I Am Not Dressing Up In A God Damned Bunny Suit

Pictured: Pete Dunson

I'll do a thing or two for my kids, even if the thing in question is on the ridiculous side. I'll admit it. I'm kind of a softie dad that way, you know? But so help me Jesus, if I end up dressing up in a motherfucking rabbit suit today for Easter, somebody is going to get some eggs jammed right the fuck back up their ass.

It's like I was explaining to my buddy Jim from the plant yesterday (oh yes, that's right, they had old Petey-boy work on a Saturday, because why in the motherfucking Jesus Christ would I ever need a day off?): Easter is a religious holiday about Jesus rising from his grave to destroy the Muslims and Koreans, not a giant god damn rabbit running around and shitting eggs everywhere.

"Well, that might be true," said Jim, his buck-teeth sticking way the holy fucking shit out and reflecting florescent light into my fucking eye sockets. "But you still ought to buy your kids a piece of candy or two."

Sure, Jim. Just tell me how to raise my stupid fucking ass-fuck kids. That's real fucking neigbor-like.

"Why in the JESUS FUCK would I want to do that?" I yelled, jamming him up against the wall so I wouldn't be blinded by the shit light bouncing all the fuck over the place from his shit teeth.

"It's just tradition, Pete," he said, talking about some bullshit that I didn't even care about.

"TRADITIONIZE THIS," I said loudly, and slammed his head down on the break table, trying to snap off his fucking motherfuck biters. Buy my kids candy? What the ASSING SHIT? Jesus didn't have any shitty-motherfuck candy when he was fucking smiting the JEWS!

But candy was only the tip of the old Easter Mother Mary Fucking Shit Iceburg, my friends, because who should get right up in my god damn face when I get in the door but my old wifey.

"There better be a good god damn reason," I said calmly, on account of it being a holy holiday, "that you are standing right the HOLY EASTER FUCK in front of me without any DELICIOUS FUCKING HAM in your MOTHERFUCKING HANDS."

"I thought you could dress up as the Easter bunny," she said with that shit-ass snivel she does, making fake tears come out of her eyes like a croco-shit-dile. "It would be nice for the kids, and --"

"THE KIDS GET SHIT!" I screamed, and bit some of the fucking bunny suit she was holding. "In this motherfucking house, I am JESUS, and if I don't get some CHRISTMAS GOOSE AND PASSOVER ICE CREAM, I AM GOING TO FUCKING SMITE EVERYONE IN THIS SHITTING SHACK!"
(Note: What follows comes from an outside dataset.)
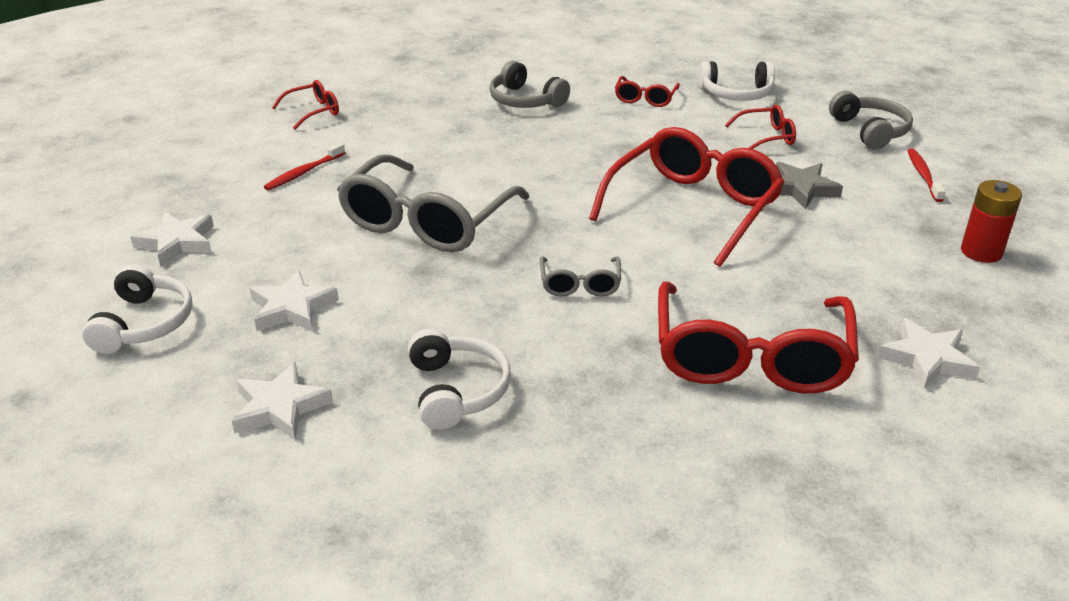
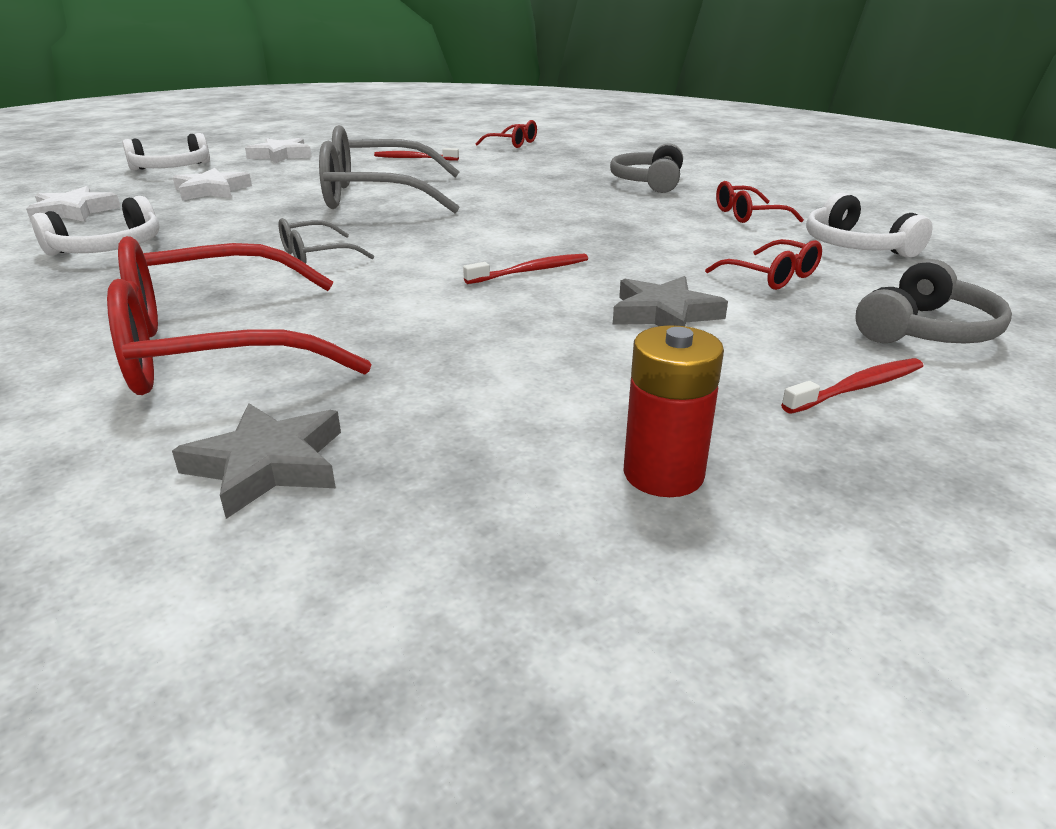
camera: 60 degrees right, 5 degrees down
red glasses [589,127,785,267] -> red toothbrush [463,254,588,284]
white star [877,318,980,390] -> grey star [172,403,341,519]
Just then my ass-kid eight year-old son came up to me, whining about -- what the fuck else -- motherfuck eggs.

"Can we get a Cadbury egg, Daddy?" he said, pretty much taking my hard-ass-earned wallet out of my pocket and eating the Jesus Christing money inside. "The kids at school said they're really good."

"The kids at school are MOTHERFUCKING LIARS!" I shouted, kicking over the table to help explain. "Cadbury eggs are made out of MONKEY SHIT!"
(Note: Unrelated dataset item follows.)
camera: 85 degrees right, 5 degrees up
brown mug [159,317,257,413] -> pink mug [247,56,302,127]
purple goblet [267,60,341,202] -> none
That just about wrapped up Easter at the old Dunson household, and luckily, that bitch-fuck rabbit suit stayed back in the closet where it motherfucking belongs. But let this editorial serve as a warning: if anybody tries to get me into that suit next year, not even the power of Jesus rising and building motherfucking America will save them from my wrath.

Pete Dunson lives in rural Pennsylvania, and is an active member of his community. He often speaks out against the poor lessons that the Easter Bunny teaches children.